On Sunday, he was moved to a regular ward and my sister and nephew spent the night with him.

By then, he could shrug with both shoulders - another positive sign.

Doctors said he had to go through another procedure to see if his heart could be producing blood clots that resulted in the clogged vessels in the brain. The result came back and there was good news - no hole or blood clots in the heart.

In fact, my sister reported, he emerged from the propofol sedation with a goofy grin and made funny remarks, like asking her to marry him. It cracked everyone up.

We celebrated every slight improvement.

His face resumed much of its symmetry and his speech improved.

The occupational therapist came and did exercises with him and helped him stand up and take a couple of small steps.

He could sit on a chair and hold himself up, tap his feet and raise his knees.

The mobility of his left arm improved slowly. He could move his left elbow, then his left arm with some effort. He could shake the doctor's hand and tentatively grip my sister's palm. He walked a couple of steps by himself.

The effort left him exhausted.

While we cheered his progress, we knew there was a lot more rehabilitation ahead.

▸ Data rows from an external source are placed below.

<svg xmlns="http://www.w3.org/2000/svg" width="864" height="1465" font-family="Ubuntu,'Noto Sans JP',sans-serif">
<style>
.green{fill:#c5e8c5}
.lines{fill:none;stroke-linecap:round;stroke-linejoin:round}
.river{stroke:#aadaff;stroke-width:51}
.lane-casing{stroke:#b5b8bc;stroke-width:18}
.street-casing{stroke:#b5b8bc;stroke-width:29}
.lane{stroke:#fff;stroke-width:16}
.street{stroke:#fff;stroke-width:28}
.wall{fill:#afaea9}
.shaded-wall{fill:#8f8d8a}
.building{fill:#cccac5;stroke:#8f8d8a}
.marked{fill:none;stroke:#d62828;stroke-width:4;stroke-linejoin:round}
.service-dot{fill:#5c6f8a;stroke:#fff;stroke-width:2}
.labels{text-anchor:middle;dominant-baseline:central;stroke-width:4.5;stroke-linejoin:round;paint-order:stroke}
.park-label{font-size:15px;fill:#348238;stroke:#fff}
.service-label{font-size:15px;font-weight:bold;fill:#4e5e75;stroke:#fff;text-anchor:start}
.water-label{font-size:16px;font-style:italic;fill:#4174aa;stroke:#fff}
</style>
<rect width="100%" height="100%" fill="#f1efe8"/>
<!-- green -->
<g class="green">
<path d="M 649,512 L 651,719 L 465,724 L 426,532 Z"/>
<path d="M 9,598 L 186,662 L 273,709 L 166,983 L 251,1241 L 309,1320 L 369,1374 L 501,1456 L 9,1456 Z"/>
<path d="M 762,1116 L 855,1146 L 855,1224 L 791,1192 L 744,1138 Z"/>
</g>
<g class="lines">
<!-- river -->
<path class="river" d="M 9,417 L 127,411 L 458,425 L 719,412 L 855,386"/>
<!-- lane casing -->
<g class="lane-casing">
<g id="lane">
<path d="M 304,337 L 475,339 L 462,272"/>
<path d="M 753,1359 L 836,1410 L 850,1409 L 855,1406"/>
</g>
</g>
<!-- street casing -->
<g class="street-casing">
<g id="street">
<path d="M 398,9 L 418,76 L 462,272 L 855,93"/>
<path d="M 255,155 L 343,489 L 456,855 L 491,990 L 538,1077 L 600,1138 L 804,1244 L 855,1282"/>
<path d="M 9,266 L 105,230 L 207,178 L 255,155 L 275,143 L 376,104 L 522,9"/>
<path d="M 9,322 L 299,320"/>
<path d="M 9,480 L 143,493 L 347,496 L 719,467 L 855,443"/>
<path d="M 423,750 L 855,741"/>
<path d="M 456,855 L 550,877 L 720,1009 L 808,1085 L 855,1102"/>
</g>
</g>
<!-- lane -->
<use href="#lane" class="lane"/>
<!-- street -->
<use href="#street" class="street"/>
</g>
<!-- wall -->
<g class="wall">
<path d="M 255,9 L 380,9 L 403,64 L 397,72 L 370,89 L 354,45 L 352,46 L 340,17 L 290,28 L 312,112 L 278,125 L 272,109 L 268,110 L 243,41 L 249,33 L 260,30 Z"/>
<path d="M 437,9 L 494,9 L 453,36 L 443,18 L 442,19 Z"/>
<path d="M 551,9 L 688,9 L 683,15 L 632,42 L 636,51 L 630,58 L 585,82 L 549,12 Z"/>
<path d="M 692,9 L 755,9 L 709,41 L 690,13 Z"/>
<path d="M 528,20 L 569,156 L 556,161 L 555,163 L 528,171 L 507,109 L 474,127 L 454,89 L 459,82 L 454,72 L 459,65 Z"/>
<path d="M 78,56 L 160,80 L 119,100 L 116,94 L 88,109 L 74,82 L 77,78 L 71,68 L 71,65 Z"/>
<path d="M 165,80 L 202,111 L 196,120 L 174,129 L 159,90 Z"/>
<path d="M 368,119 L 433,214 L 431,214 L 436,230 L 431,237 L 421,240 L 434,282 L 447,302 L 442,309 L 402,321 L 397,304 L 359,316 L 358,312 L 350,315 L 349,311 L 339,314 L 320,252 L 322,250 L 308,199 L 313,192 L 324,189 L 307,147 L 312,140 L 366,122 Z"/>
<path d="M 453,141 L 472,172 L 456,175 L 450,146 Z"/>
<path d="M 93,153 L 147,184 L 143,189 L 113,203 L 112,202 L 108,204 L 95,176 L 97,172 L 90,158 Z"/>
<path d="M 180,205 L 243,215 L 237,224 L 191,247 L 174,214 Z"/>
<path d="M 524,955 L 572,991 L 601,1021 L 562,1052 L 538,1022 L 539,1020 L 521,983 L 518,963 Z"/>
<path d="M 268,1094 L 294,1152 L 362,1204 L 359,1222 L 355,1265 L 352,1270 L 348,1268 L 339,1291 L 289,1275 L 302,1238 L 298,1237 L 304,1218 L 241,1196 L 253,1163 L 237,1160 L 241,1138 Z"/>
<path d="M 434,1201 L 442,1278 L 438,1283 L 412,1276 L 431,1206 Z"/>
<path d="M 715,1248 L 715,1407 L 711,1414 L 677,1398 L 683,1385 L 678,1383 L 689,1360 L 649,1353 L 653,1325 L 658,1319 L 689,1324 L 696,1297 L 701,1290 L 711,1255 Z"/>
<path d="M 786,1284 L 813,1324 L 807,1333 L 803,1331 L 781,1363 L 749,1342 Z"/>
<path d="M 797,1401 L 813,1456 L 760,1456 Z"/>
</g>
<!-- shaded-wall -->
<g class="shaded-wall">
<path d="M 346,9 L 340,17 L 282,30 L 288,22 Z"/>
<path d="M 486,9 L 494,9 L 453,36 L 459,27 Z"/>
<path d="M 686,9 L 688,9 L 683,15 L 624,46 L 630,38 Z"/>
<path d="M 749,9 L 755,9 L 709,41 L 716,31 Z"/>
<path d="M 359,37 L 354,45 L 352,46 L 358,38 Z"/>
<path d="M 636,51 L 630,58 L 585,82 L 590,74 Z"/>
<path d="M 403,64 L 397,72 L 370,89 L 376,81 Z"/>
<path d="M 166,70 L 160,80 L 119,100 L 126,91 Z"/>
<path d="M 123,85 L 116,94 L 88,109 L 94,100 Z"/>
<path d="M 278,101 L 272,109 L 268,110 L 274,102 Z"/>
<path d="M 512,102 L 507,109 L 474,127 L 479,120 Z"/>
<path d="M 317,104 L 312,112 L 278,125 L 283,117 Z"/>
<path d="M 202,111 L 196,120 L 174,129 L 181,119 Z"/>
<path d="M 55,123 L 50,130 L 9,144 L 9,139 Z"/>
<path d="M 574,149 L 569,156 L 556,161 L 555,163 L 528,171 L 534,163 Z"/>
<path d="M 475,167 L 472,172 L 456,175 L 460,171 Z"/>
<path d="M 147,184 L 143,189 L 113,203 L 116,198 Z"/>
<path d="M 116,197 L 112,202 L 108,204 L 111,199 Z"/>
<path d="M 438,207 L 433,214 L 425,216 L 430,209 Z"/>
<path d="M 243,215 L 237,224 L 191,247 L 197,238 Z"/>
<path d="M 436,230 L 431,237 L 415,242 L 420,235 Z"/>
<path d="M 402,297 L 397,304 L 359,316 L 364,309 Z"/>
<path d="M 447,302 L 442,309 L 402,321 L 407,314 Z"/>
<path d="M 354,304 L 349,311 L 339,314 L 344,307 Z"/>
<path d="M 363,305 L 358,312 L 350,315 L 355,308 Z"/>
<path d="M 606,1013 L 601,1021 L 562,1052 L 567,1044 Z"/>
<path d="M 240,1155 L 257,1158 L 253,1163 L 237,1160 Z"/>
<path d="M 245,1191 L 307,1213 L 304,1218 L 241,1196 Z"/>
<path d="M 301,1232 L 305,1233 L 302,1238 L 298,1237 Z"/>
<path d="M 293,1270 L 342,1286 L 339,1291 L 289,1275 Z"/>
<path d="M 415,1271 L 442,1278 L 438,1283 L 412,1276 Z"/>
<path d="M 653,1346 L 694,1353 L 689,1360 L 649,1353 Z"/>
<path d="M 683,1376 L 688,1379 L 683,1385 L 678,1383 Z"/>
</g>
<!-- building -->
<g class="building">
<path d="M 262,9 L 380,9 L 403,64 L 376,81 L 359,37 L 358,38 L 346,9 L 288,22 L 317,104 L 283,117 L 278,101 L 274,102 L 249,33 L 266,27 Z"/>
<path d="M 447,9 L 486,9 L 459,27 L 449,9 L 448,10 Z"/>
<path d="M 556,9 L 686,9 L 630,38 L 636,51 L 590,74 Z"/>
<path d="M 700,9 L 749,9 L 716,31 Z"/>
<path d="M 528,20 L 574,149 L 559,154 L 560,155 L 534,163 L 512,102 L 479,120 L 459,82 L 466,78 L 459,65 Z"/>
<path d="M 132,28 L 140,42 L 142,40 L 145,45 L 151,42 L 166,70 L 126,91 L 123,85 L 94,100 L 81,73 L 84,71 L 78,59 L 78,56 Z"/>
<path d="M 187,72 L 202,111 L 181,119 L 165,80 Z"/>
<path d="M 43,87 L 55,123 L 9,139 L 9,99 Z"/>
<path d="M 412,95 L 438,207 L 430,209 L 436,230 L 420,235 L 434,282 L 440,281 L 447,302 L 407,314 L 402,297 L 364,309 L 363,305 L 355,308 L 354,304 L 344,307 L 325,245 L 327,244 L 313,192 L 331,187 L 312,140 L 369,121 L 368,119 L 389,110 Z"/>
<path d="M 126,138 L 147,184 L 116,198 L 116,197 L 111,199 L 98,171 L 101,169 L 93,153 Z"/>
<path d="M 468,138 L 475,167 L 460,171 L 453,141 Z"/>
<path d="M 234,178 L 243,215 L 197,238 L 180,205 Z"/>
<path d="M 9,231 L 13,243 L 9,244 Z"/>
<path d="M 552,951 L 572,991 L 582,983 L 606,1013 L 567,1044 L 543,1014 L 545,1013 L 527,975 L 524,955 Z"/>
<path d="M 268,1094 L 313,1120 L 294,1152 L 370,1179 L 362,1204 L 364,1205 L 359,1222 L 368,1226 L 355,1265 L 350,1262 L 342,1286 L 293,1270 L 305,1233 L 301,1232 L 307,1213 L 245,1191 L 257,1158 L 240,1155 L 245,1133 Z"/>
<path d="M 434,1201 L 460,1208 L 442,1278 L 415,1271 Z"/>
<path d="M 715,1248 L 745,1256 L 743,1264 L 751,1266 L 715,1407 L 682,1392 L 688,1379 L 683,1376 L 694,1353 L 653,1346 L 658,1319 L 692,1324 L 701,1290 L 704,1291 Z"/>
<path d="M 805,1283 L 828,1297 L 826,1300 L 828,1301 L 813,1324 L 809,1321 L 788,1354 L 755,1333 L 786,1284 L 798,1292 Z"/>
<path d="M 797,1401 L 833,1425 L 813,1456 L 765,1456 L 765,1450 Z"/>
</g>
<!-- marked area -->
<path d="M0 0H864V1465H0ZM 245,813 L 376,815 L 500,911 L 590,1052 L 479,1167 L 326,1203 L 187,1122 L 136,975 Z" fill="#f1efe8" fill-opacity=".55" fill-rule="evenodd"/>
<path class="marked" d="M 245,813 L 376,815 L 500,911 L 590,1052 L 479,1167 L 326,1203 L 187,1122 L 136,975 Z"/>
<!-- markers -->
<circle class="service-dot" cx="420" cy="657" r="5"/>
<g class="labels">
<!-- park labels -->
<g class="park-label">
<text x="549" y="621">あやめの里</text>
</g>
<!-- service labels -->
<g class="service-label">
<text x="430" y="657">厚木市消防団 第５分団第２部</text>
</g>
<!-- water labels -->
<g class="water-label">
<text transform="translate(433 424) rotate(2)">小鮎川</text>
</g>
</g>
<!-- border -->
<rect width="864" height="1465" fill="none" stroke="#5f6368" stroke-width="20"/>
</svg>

I've always liked Phill and am glad my sister married him. He's soft-spoken, has a calm temperament and simple hobbies like astronomy and playing the banjo.

While our conversations don't usually go beyond "Hey Su, Hi Phill" and small talk, we get along.

I was very sad that he was unwell. I was also worried because I had seen my father suffer from stroke and how the illness so dramatically changed not only his life but also that of my mother's as she was his main caregiver.

My sister, I knew, was shaken by what happened but she had to put up a brave front because of the children and for his sake.

Phill's illness and the aftermath was a wake-up call for me on several counts.

On a practical level, it highlighted to me the need to have good medical insurance. Unfortunately, theirs isn't great, which led to a delay in him being admitted to a rehabilitation hospital as paperwork had to be sorted out first.

It also brought home to me the importance of a healthy lifestyle. While he didn't smoke and he did eat properly, he hardly exercised, had a high cholesterol level and a stressful job.

I vowed to revamp my high-fat diet, exercise more and not be overly worked up by problems at work. Is that plate of char kway teow worth it if it might contribute to stroke? Or getting frustrated about an office-related matter?

Mostly, though, his illness showed me the value of family and friends.

Phill's family was there for him and a brother spent the first night with him in hospital. In Singapore, relatives sent their best wishes.

My sister's friends here and in the US rallied around her, writing words of encouragement and praying for her on Facebook.

Those who could visited Phill, others helped to drive the two children to and from school and kept them company while my sister was in hospital.

It really helped for her to know she wasn't alone in this difficult time. Reading their messages, I was touched too.

Faith, I also discovered, is a great comforter and I'm glad she has that to turn to.

H and I often remark that we're at the age when it's going to be more common for us to face misfortune, either our own or that of people we know.

When bad things happen, what does one do? Scream and rage against fate? Collapse in a heap? Cry uncontrollably?

When it happens to me - as sooner or later it will - I will probably do all that.

But when the tears have dried, I hope I can display equanimity and be strong, clear-headed, brave and calm, even in a world that has turned upside down.

And, I think, perhaps one can reach equanimity only if one comes to terms with one's mortality.

Phill was finally moved to the rehabilitation hospital on Friday and continues on his road to recovery.

It will be a long journey and it won't be easy for him and his family. There are so many hurdles to clear, so many problems that have suddenly surfaced, like how on earth is he going to make it up the steep stairs of the house when he goes home.

But, I tell my sister, take it one step at a time and we'll be behind you all the way.